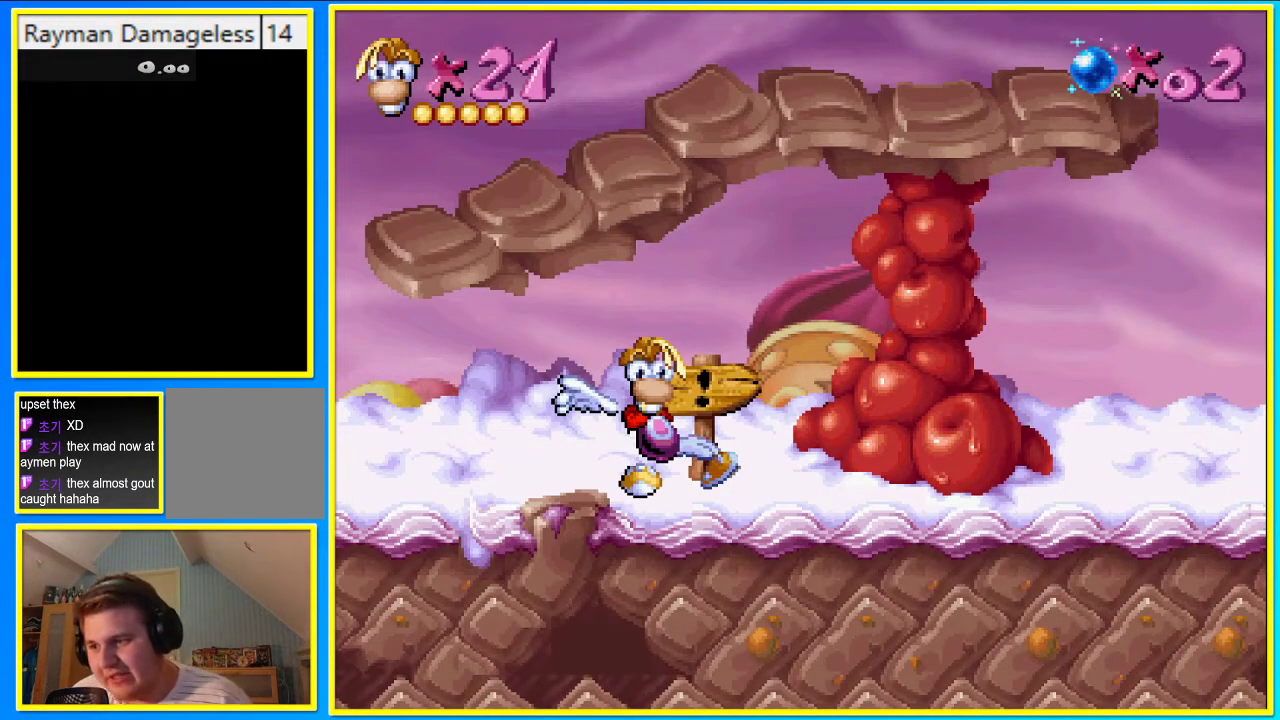
{"buttons": [], "left_stick": "center", "right_stick": "center", "events": []}
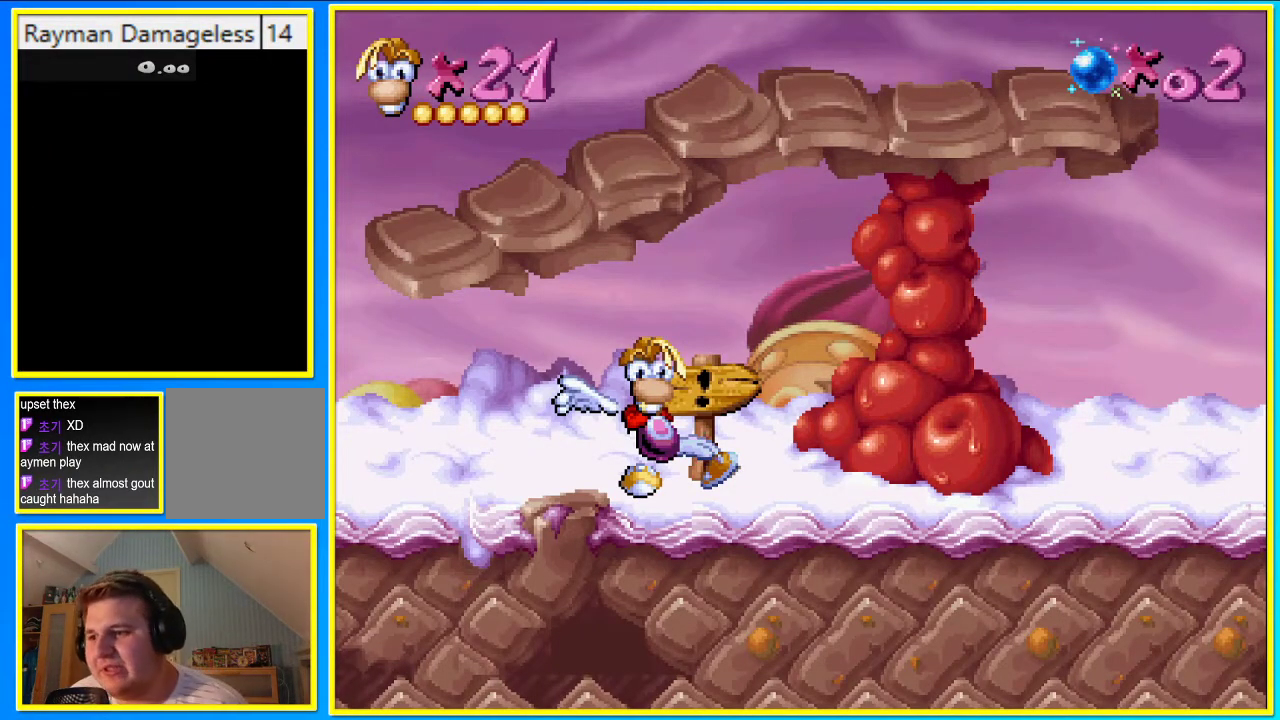
{"buttons": [], "left_stick": "center", "right_stick": "center", "events": []}
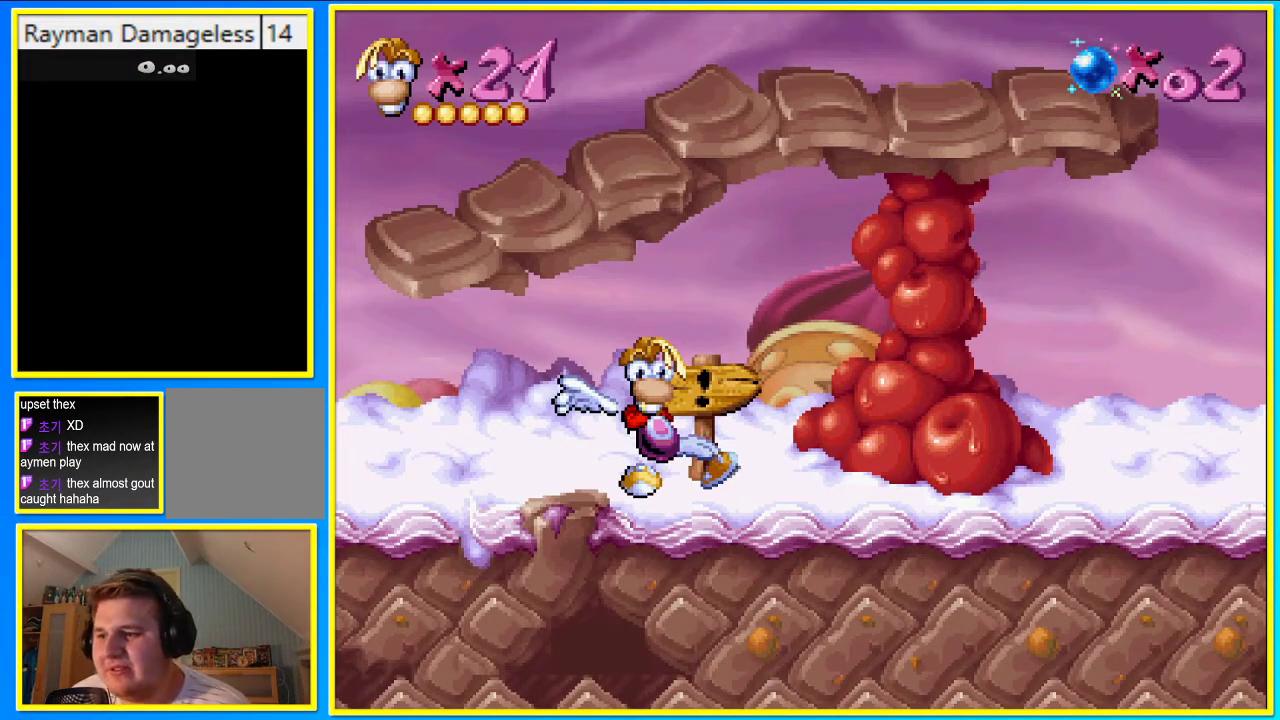
{"buttons": ["DPAD_RIGHT"], "left_stick": "center", "right_stick": "center", "events": [[469, "DPAD_RIGHT", "down"]]}
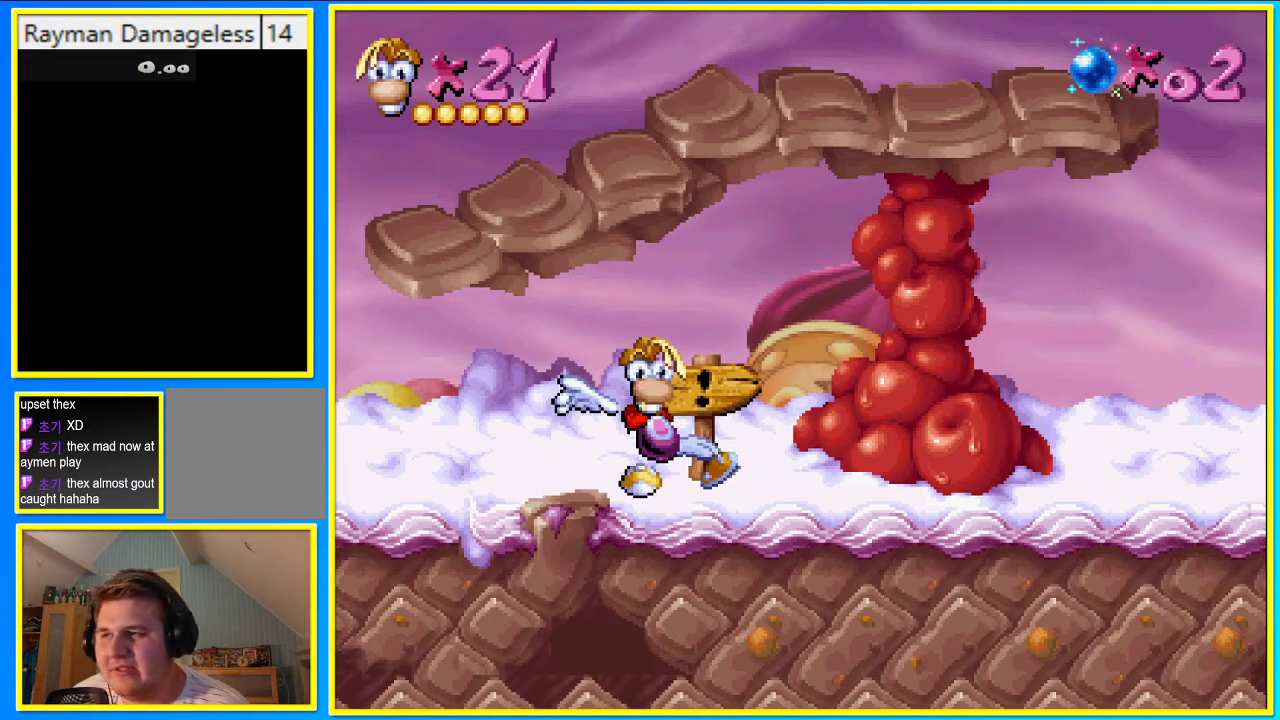
{"buttons": ["CIRCLE", "DPAD_RIGHT"], "left_stick": "center", "right_stick": "center", "events": [[33, "CIRCLE", "down"]]}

# [Brief]
Take the listing and print it again exactly, but without any pictures.

# [Solution]
{"buttons": [], "left_stick": "center", "right_stick": "center", "events": []}
{"buttons": [], "left_stick": "center", "right_stick": "center", "events": []}
{"buttons": ["DPAD_RIGHT"], "left_stick": "center", "right_stick": "center", "events": [[469, "DPAD_RIGHT", "down"]]}
{"buttons": ["CIRCLE", "DPAD_RIGHT"], "left_stick": "center", "right_stick": "center", "events": [[33, "CIRCLE", "down"]]}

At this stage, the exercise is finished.